Leave the pictures out and transcribe every record exactly.
::: Records for this exercise
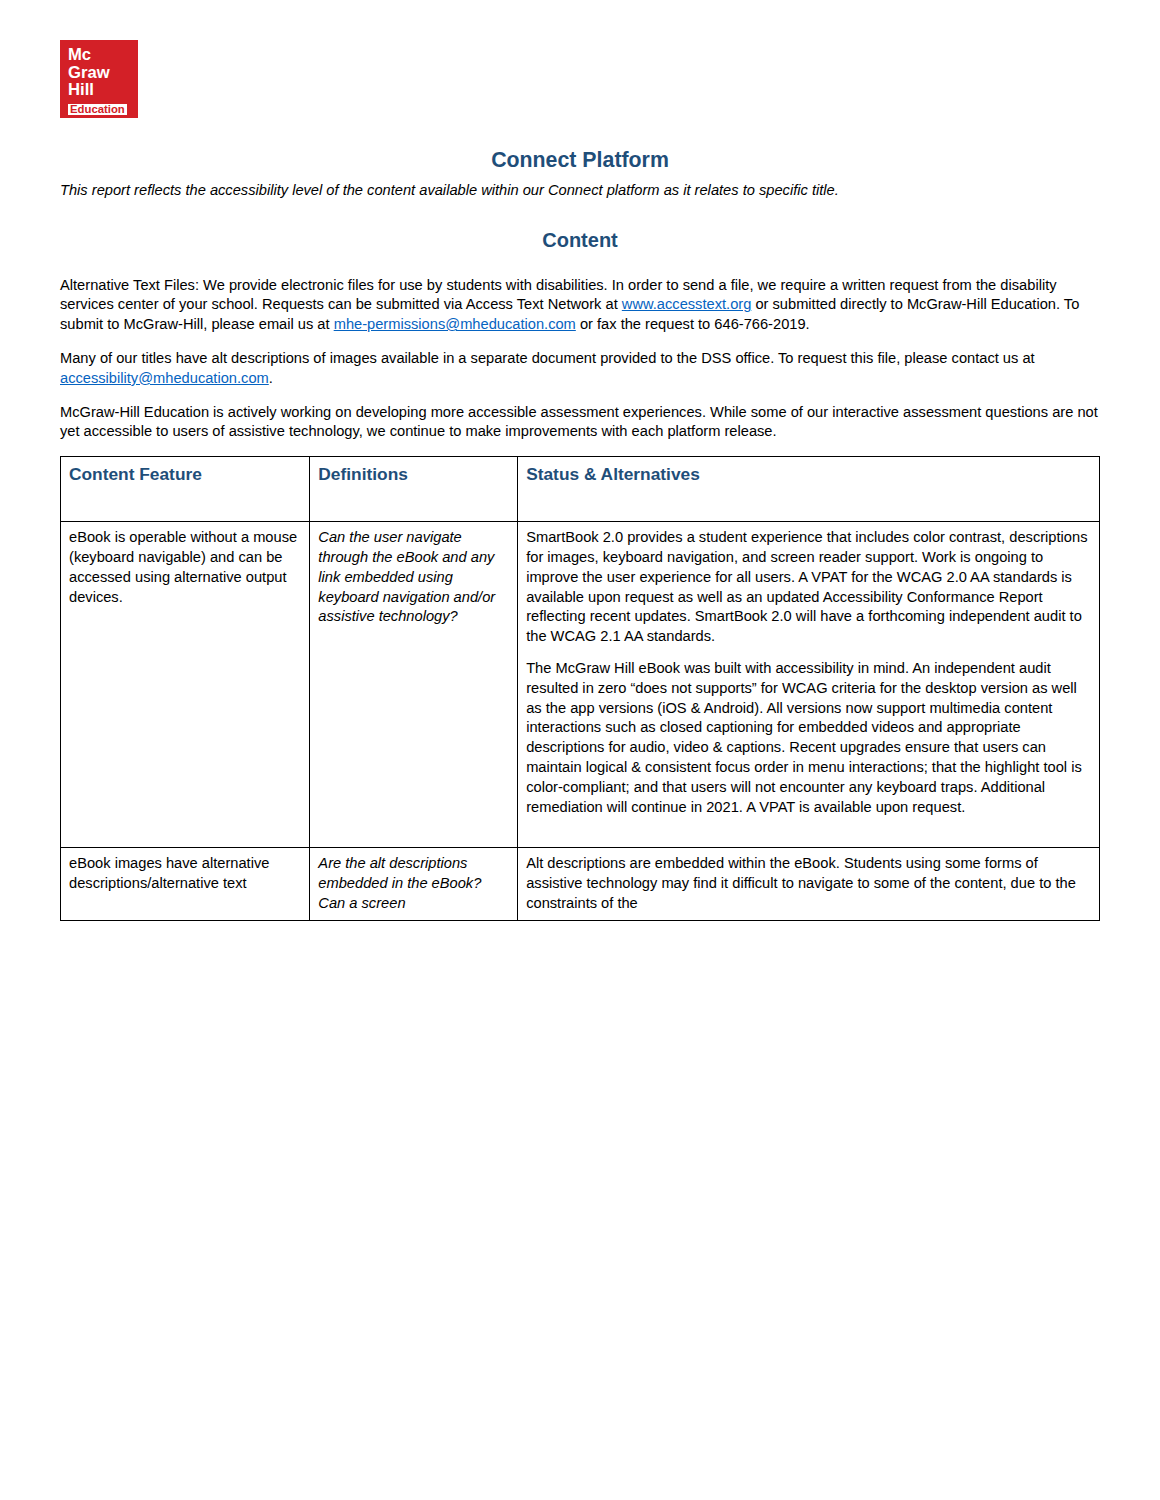Mc Graw Hill Education
Connect Platform
This report reflects the accessibility level of the content available within our Connect platform as it relates to specific title.
Content
Alternative Text Files: We provide electronic files for use by students with disabilities. In order to send a file, we require a written request from the disability services center of your school. Requests can be submitted via Access Text Network at www.accesstext.org or submitted directly to McGraw-Hill Education. To submit to McGraw-Hill, please email us at mhe-permissions@mheducation.com or fax the request to 646-766-2019.
Many of our titles have alt descriptions of images available in a separate document provided to the DSS office. To request this file, please contact us at accessibility@mheducation.com.
McGraw-Hill Education is actively working on developing more accessible assessment experiences. While some of our interactive assessment questions are not yet accessible to users of assistive technology, we continue to make improvements with each platform release.
| Content Feature | Definitions | Status & Alternatives |
| --- | --- | --- |
| eBook is operable without a mouse (keyboard navigable) and can be accessed using alternative output devices. | Can the user navigate through the eBook and any link embedded using keyboard navigation and/or assistive technology? | SmartBook 2.0 provides a student experience that includes color contrast, descriptions for images, keyboard navigation, and screen reader support. Work is ongoing to improve the user experience for all users. A VPAT for the WCAG 2.0 AA standards is available upon request as well as an updated Accessibility Conformance Report reflecting recent updates. SmartBook 2.0 will have a forthcoming independent audit to the WCAG 2.1 AA standards. The McGraw Hill eBook was built with accessibility in mind. An independent audit resulted in zero “does not supports” for WCAG criteria for the desktop version as well as the app versions (iOS & Android). All versions now support multimedia content interactions such as closed captioning for embedded videos and appropriate descriptions for audio, video & captions. Recent upgrades ensure that users can maintain logical & consistent focus order in menu interactions; that the highlight tool is color-compliant; and that users will not encounter any keyboard traps. Additional remediation will continue in 2021. A VPAT is available upon request. |
| eBook images have alternative descriptions/alternative text | Are the alt descriptions embedded in the eBook? Can a screen | Alt descriptions are embedded within the eBook. Students using some forms of assistive technology may find it difficult to navigate to some of the content, due to the constraints of the |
::::::
▶ [Task response]:
Mc Graw Hill Education
Connect Platform
This report reflects the accessibility level of the content available within our Connect platform as it relates to specific title.
Content
Alternative Text Files: We provide electronic files for use by students with disabilities. In order to send a file, we require a written request from the disability services center of your school. Requests can be submitted via Access Text Network at www.accesstext.org or submitted directly to McGraw-Hill Education. To submit to McGraw-Hill, please email us at mhe-permissions@mheducation.com or fax the request to 646-766-2019.
Many of our titles have alt descriptions of images available in a separate document provided to the DSS office. To request this file, please contact us at accessibility@mheducation.com.
McGraw-Hill Education is actively working on developing more accessible assessment experiences. While some of our interactive assessment questions are not yet accessible to users of assistive technology, we continue to make improvements with each platform release.
| Content Feature | Definitions | Status & Alternatives |
| --- | --- | --- |
| eBook is operable without a mouse (keyboard navigable) and can be accessed using alternative output devices. | Can the user navigate through the eBook and any link embedded using keyboard navigation and/or assistive technology? | SmartBook 2.0 provides a student experience that includes color contrast, descriptions for images, keyboard navigation, and screen reader support. Work is ongoing to improve the user experience for all users. A VPAT for the WCAG 2.0 AA standards is available upon request as well as an updated Accessibility Conformance Report reflecting recent updates. SmartBook 2.0 will have a forthcoming independent audit to the WCAG 2.1 AA standards. The McGraw Hill eBook was built with accessibility in mind. An independent audit resulted in zero “does not supports” for WCAG criteria for the desktop version as well as the app versions (iOS & Android). All versions now support multimedia content interactions such as closed captioning for embedded videos and appropriate descriptions for audio, video & captions. Recent upgrades ensure that users can maintain logical & consistent focus order in menu interactions; that the highlight tool is color-compliant; and that users will not encounter any keyboard traps. Additional remediation will continue in 2021. A VPAT is available upon request. |
| eBook images have alternative descriptions/alternative text | Are the alt descriptions embedded in the eBook? Can a screen | Alt descriptions are embedded within the eBook. Students using some forms of assistive technology may find it difficult to navigate to some of the content, due to the constraints of the |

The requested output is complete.